> [Dataset entries]
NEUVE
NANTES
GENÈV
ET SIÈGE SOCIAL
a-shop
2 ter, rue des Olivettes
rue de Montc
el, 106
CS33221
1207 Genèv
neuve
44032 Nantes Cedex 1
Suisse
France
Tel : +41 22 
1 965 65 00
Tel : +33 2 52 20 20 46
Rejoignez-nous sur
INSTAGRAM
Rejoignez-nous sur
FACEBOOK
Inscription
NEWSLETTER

> [Task description]
Render every line of the data above as a Markdown table with the columns No. and Line, numbering the rows in order and omitting any blank lines.

> [Completed exercise]
| No. | Line |
|---|---|
| 1 | NEUVE |
| 2 | NANTES |
| 3 | GENÈV |
| 4 | ET SIÈGE SOCIAL |
| 5 | a-shop |
| 6 | 2 ter, rue des Olivettes |
| 7 | rue de Montc |
| 8 | el, 106 |
| 9 | CS33221 |
| 10 | 1207 Genèv |
| 11 | neuve |
| 12 | 44032 Nantes Cedex 1 |
| 13 | Suisse |
| 14 | France |
| 15 | Tel : +41 22  |
| 16 | 1 965 65 00 |
| 17 | Tel : +33 2 52 20 20 46 |
| 18 | Rejoignez-nous sur |
| 19 | INSTAGRAM |
| 20 | Rejoignez-nous sur |
| 21 | FACEBOOK |
| 22 | Inscription |
| 23 | NEWSLETTER |